Well, looks like it might be your Coralline starting, but. If you can wipe it off with your finger, then its cyano, if you can't then its coraliine.


----------



## jacksmith1967 (Dec 30, 2011)

Ok so I got my test kit from the pet store.

ammonia-0.0- not sure about this one the test tube never turned a color it stayed clear?
nitrite-0.0
nitrate-0.0
I don't know if these tests are accurate. I did top off the tank before I tested. Could this have something to do with why my tests all show 0?


----------



## Reefing Madness (Jun 26, 2011)

Might want to retest. I do believe that Saltwater is heavier than freshwater.


----------



## jacksmith1967 (Dec 30, 2011)

I retested and got

ammonia-0.0
nitrite-0.0
nitrate-1.0
ph-8.2

so I decided to add fish. A pair of clowns- lfs said they have had
eggs before. Not that I want to breed them. Will I have to keep 
removing their eggs every 5 to 12 days?


----------



## onefish2fish (Jul 22, 2008)

sounds like the LFS gave you a long tale to sell a fish. not saying you dont have a breeding pair but these generally are expensive and harder to come by. sounds like they are a "bonded pair" and not a "mated pair" which indicates a big price difference.
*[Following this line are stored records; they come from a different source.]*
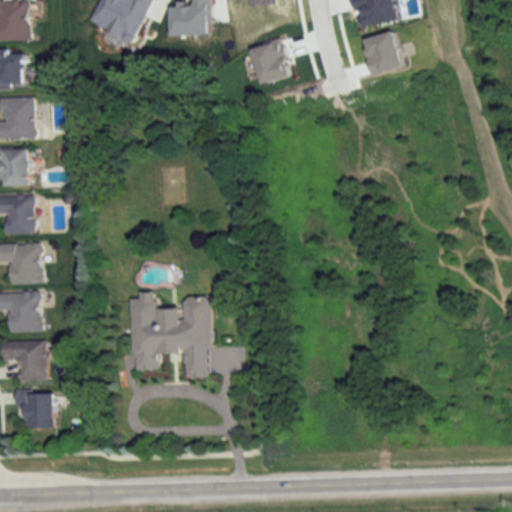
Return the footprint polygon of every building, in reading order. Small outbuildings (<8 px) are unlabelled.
[(0,41),(32,40),(31,0),(0,0),(0,19),(0,41)] [(0,54),(0,88),(27,89),(27,55),(0,54)] [(36,98),(3,99),(4,122),(0,122),(0,139),(37,139),(36,98)] [(31,186),(31,149),(0,149),(0,164),(4,165),(4,186),(31,186)] [(37,196),(0,196),(0,215),(8,215),(8,234),(37,234),(37,196)] [(117,252),(117,217),(98,217),(98,252),(117,252)] [(10,284),(45,284),(45,243),(0,243),(0,264),(10,264),(10,284)] [(11,332),(43,331),(43,292),(1,293),(1,311),(11,311),(11,332)] [(147,310),(147,336),(185,336),(185,329),(198,329),(198,310),(147,310)] [(49,381),(48,341),(4,342),(5,361),(21,360),(21,382),(49,381)] [(19,392),(19,417),(27,417),(27,429),(56,429),(56,392),(19,392)]
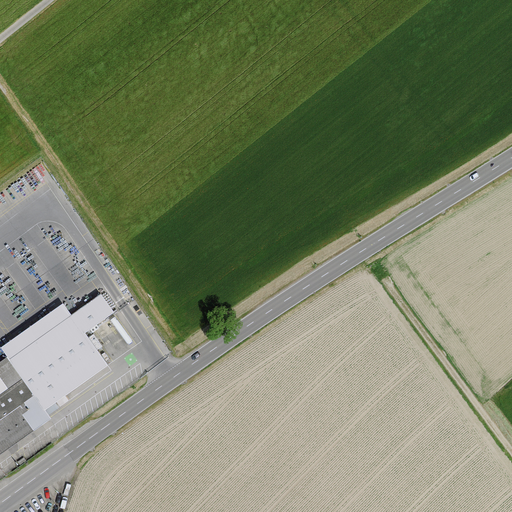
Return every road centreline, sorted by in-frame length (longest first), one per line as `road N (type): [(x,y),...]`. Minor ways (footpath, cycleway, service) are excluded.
road 1 (primary): [(0,501),(155,388),(511,157)]
road 2 (track): [(0,82),(175,340)]
road 3 (track): [(384,283),(511,455)]
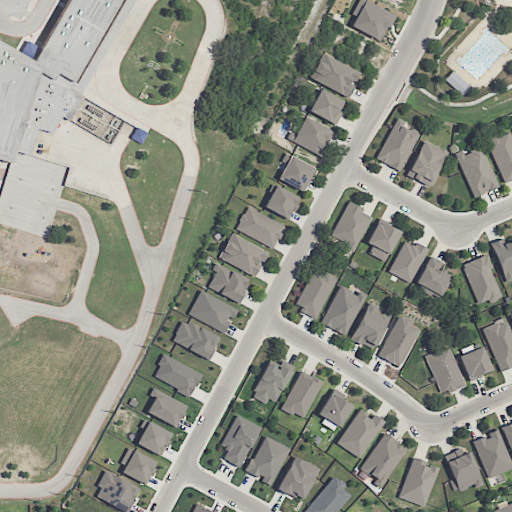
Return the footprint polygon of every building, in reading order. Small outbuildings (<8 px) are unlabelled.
[(0,160),(10,164),(14,150),(29,155),(37,128),(52,132),(61,116),(68,120),(82,96),(68,88),(119,0),(66,0),(32,60),(19,53),(0,41),(0,160)] [(350,26),(380,42),(394,15),(366,0),(358,0),(351,14),(355,16),(350,26)] [(309,77),(346,97),(359,73),(323,53),(309,77)] [(444,79),(461,95),(469,86),(452,70),(444,79)] [(342,99),(318,89),(308,113),(336,124),(340,113),(337,111),(342,99)] [(292,144),(320,154),(330,127),(301,117),(292,144)] [(374,158),(399,171),(419,133),(403,125),(405,122),(396,117),(374,158)] [(136,127),(130,138),(140,144),(146,133),(136,127)] [(511,177),(511,139),(508,131),(485,140),(502,181),(511,177)] [(405,175),(429,186),(446,152),(422,140),(405,175)] [(482,146),(463,153),(461,150),(455,152),(471,197),(497,187),(482,146)] [(304,192),(316,168),(289,155),(277,179),(304,192)] [(298,196),(274,185),(263,207),(287,219),(298,196)] [(354,251),(371,214),(346,202),(328,239),(354,251)] [(235,229),(272,248),(284,225),(246,206),(235,229)] [(374,246),(370,254),(384,261),(399,232),(376,221),(366,242),(374,246)] [(255,276),(267,251),(230,233),(218,258),(255,276)] [(511,240),(504,243),(502,238),(490,243),(505,282),(511,279),(511,240)] [(414,242),(413,246),(403,241),(388,272),(410,283),(427,248),(414,242)] [(501,296),(484,254),(461,264),(478,305),(501,296)] [(440,297),(450,273),(440,269),(443,262),(427,256),(415,287),(440,297)] [(207,288),(238,301),(248,278),(213,264),(211,270),(214,271),(207,288)] [(315,318),(335,279),(313,268),(294,307),(315,318)] [(344,335),(364,297),(340,284),(320,323),(344,335)] [(235,308),(200,290),(188,313),(223,331),(235,308)] [(375,311),(377,306),(367,301),(349,339),(372,350),(388,317),(375,311)] [(416,328),(409,325),(411,320),(396,314),(378,357),(401,366),(416,328)] [(481,327),(500,371),(511,366),(511,363),(510,359),(511,357),(511,336),(504,318),(481,327)] [(218,337),(181,319),(171,341),(208,358),(218,337)] [(441,395),(464,385),(448,346),(424,355),(441,395)] [(468,380),(491,370),(481,346),(458,355),(468,380)] [(201,373),(163,354),(151,376),(189,396),(201,373)] [(275,402),(289,372),(267,361),(250,396),(265,403),(267,398),(275,402)] [(303,419),(321,381),(299,370),(280,408),(303,419)] [(148,395),(153,397),(145,413),(175,427),(186,404),(152,388),(148,395)] [(316,419),(338,428),(349,403),(337,398),(340,393),(330,388),(316,419)] [(383,421),(373,414),(371,417),(359,409),(336,443),(358,458),(383,421)] [(258,426),(235,415),(220,446),(226,449),(222,459),(239,467),(258,426)] [(170,432),(142,419),(139,427),(142,428),(135,444),(160,455),(170,432)] [(511,421),(500,426),(511,453),(511,421)] [(472,440),(487,478),(511,468),(511,466),(497,429),(487,433),(487,434),(472,440)] [(381,488),(405,447),(381,433),(360,470),(375,479),(373,483),(381,488)] [(287,447),(262,436),(246,471),(263,479),(261,482),(270,486),(287,447)] [(453,480),(450,481),(454,492),(481,483),(468,448),(444,456),(453,480)] [(124,465),(120,474),(147,483),(155,459),(125,449),(120,464),(124,465)] [(304,500),(317,466),(290,456),(278,490),(304,500)] [(437,466),(411,458),(398,498),(424,506),(437,466)] [(126,511),(139,487),(103,470),(96,485),(100,487),(95,497),(125,511),(126,511)] [(335,511),(349,495),(341,489),(344,484),(332,475),(304,511),(335,511)] [(511,511),(511,502),(493,510),(493,511),(511,511)]
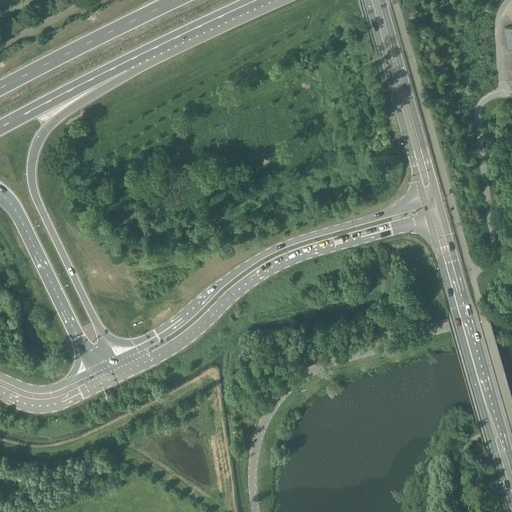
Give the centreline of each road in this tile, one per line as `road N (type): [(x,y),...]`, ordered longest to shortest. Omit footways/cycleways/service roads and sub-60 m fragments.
road 1 (primary): [(118,358),(32,185),(30,165),(52,123),(155,51)]
road 2 (unclassified): [(511,310),(330,363),(297,382),(262,428),(254,458),(257,511)]
road 3 (secondary): [(115,380),(183,344),(278,265),(430,219)]
road 4 (secondary): [(426,204),(270,250),(160,337),(118,358)]
road 5 (secondary): [(440,207),(384,0)]
road 6 (secondary): [(370,0),(426,204)]
road 7 (primary): [(0,194),(18,212),(93,370)]
road 8 (primary): [(179,0),(0,88)]
road 9 (secondary): [(511,487),(461,304)]
road 10 (primary): [(0,132),(155,51)]
road 11 (unclassified): [(0,394),(53,408),(115,380)]
road 12 (primary): [(155,51),(265,0)]
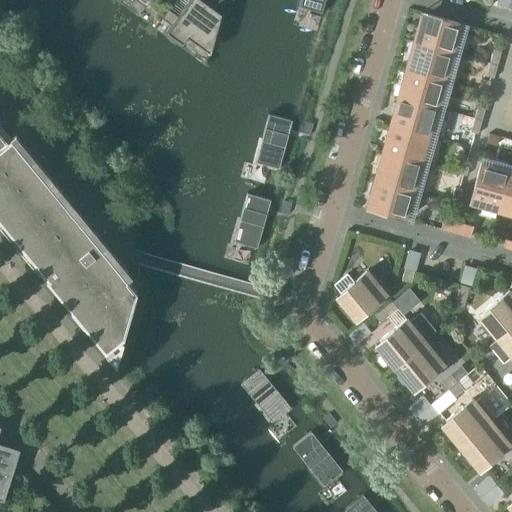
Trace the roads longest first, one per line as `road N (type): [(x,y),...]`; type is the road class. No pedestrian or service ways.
road 1 (residential): [(335,208),(308,305),(313,321),(467,511)]
road 2 (residential): [(0,86),(144,263)]
road 3 (residential): [(396,0),(335,208)]
road 4 (residential): [(335,208),(511,261)]
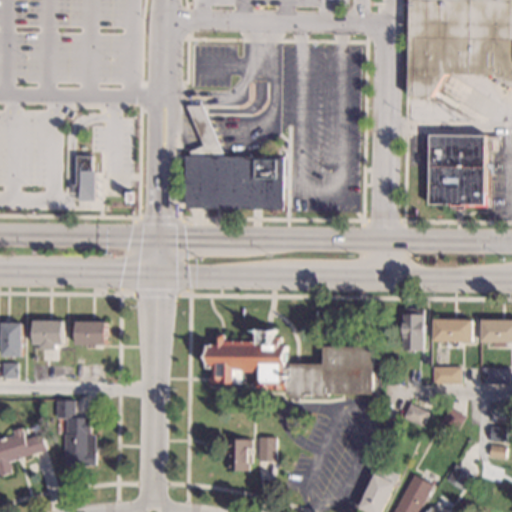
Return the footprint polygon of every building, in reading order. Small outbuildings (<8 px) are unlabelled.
[(511,0),(511,88),(495,78),(495,76),(446,75),(431,97),(409,97),(410,0),(511,0)] [(190,156),(224,158),(203,106),(187,106),(203,147),(190,152),(190,156)] [(486,206),(466,206),(466,211),(451,210),(451,206),(429,205),(430,175),(427,175),(427,168),(430,168),(431,135),(487,136),(486,206)] [(224,158),(229,158),(232,154),(249,155),(251,157),(285,158),(284,212),(187,209),(188,156),(190,156),(224,158)] [(81,201),(97,201),(98,170),(94,170),(94,156),(79,156),(78,185),(75,185),(75,192),(81,192),(81,201)] [(424,350),(403,350),(404,314),(405,314),(405,309),(424,310),(424,350)] [(473,342),(434,341),(434,320),(473,321),(473,342)] [(511,342),(507,342),(507,345),(496,344),(496,342),(482,342),(482,320),(511,320),(511,342)] [(64,344),(34,344),(35,321),(64,321),(64,344)] [(106,345),(77,345),(77,322),(107,322),(106,345)] [(23,356),(3,356),(3,324),(23,324),(23,356)] [(274,339),(281,339),(281,345),(287,345),(287,368),(291,368),(291,364),(297,364),(325,364),(325,347),(375,347),(374,394),(330,394),(330,398),(314,398),(314,396),(308,396),(308,399),(291,398),(291,394),(289,394),(289,390),(258,389),(258,373),(244,373),(244,384),(210,384),(210,376),(213,376),(213,368),(209,368),(210,345),(213,345),(213,341),(217,341),(218,336),(226,336),(226,342),(262,342),(262,331),(274,331),(274,339)] [(18,378),(3,378),(3,363),(18,363),(18,378)] [(461,384),(433,383),(433,367),(461,368),(461,384)] [(510,369),(510,385),(482,384),(482,368),(510,369)] [(77,402),(76,417),(91,417),(91,435),(97,435),(96,466),(64,465),(65,434),(67,434),(67,419),(57,419),(58,401),(77,402)] [(410,403),(429,412),(422,427),(403,418),(410,403)] [(504,404),(503,420),(489,419),(489,403),(504,404)] [(464,416),(457,432),(441,423),(449,408),(464,416)] [(491,426),(507,427),(506,442),(490,441),(491,426)] [(26,439),(42,434),(47,450),(10,462),(13,473),(2,476),(0,470),(0,439),(15,435),(14,431),(23,428),(26,439)] [(253,440),(253,463),(250,463),(250,471),(229,470),(229,456),(226,456),(226,447),(230,447),(230,440),(253,440)] [(275,457),(260,457),(260,440),(275,440),(275,457)] [(506,448),(504,458),(489,456),(490,445),(506,448)] [(473,476),(463,491),(446,480),(456,465),(473,476)] [(400,475),(382,511),(368,511),(360,508),(380,466),(400,475)] [(434,485),(420,511),(394,511),(414,475),(434,485)]
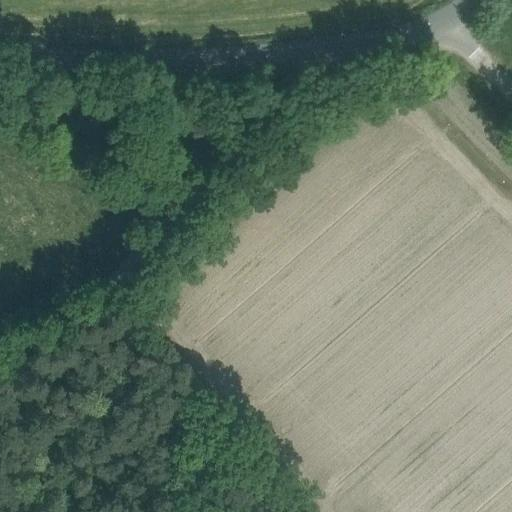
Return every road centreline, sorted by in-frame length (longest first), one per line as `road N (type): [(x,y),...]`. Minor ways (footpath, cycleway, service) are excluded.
road 1 (tertiary): [(0,55),(271,55),(447,22)]
road 2 (track): [(0,350),(105,287),(310,69),(315,51)]
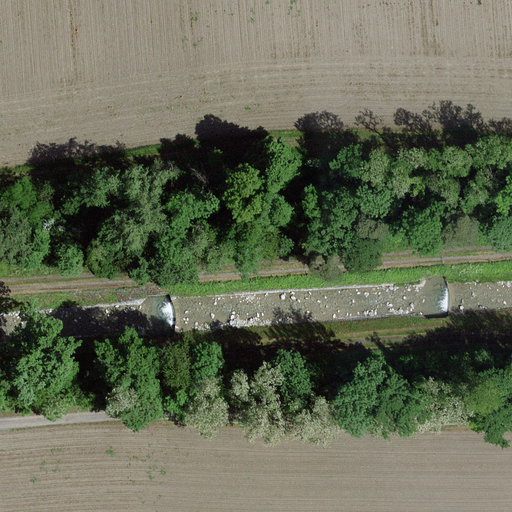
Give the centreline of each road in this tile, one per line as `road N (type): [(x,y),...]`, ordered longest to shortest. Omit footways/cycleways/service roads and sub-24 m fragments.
road 1 (track): [(0,182),(270,150),(511,155)]
road 2 (track): [(511,331),(0,373)]
road 3 (track): [(511,254),(0,288)]
road 4 (track): [(511,420),(90,413),(0,421)]
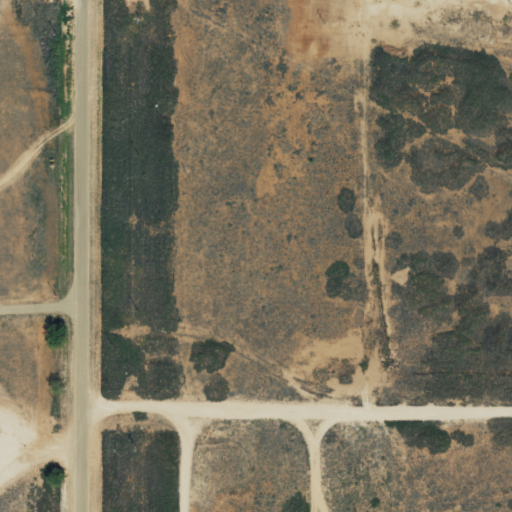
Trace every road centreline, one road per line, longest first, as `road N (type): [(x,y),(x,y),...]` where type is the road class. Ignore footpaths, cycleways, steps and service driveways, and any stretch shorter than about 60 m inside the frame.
road 1 (residential): [(71,511),(75,0)]
road 2 (residential): [(72,379),(511,389)]
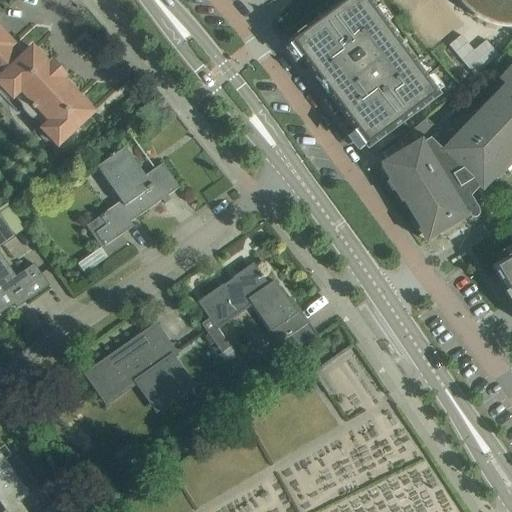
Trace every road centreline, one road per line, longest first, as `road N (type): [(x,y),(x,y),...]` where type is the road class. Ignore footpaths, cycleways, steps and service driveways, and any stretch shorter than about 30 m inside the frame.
road 1 (residential): [(0,377),(287,162)]
road 2 (residential): [(287,86),(424,275)]
road 3 (secondary): [(511,489),(385,303)]
road 4 (secondary): [(385,303),(287,162)]
road 5 (secondary): [(167,13),(183,47),(239,116),(265,135)]
road 6 (secondary): [(265,135),(226,71),(167,13)]
road 7 (residential): [(424,275),(511,390)]
road 8 (residential): [(97,0),(187,106)]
however if they do lay eggs though, leave them. if for some miracle they make it to adulthood ( sorry, they wont ) youll have baby clowns to sell, or trade. unfortunately i know they wont make it in a display tank ( food requirements, pumps, predators.. ) so i would still leave them as a natural food source. a healthy natural food.


----------



## jacksmith1967 (Dec 30, 2011)

ya most likely a tale but one is far larger than the other. The female is about 2 inches
while the other is about 1. I know the fry won't make it to adulthood but I was worried that 
the dead fry would add ammonia, phosphates, etc. Once I have the time and money I would like
to set up a 10 g grow out tank. I don't plan on adding anything else to the tank so we will see what happens.
My main concern about trying to raise rotifers for the fry- does anyone know if you can buy rotifers and just add them not breed them?


----------



## Reefing Madness (Jun 26, 2011)

Instant Zooplankton Products | Reed Mariculture


----------



## jacksmith1967 (Dec 30, 2011)

Reefing Madness said:


> Instant Zooplankton Products | Reed Mariculture


I have seen that but how long would that last me?
Also I would really like to get a torch coral but I'm not sure what lighting to use.
Anything cheaper than this that would work?-http://www.ebay.com/itm/24-QUAD-Aquarium-T5-HO-Light-96W-Coral-Fish-LED-NEW-CE-/290583621043?pt=LH_DefaultDomain_0&hash=item43a8222db3#ht_1223wt_1122


----------



## Reefing Madness (Jun 26, 2011)

Thats more than plenty of light for you.


----------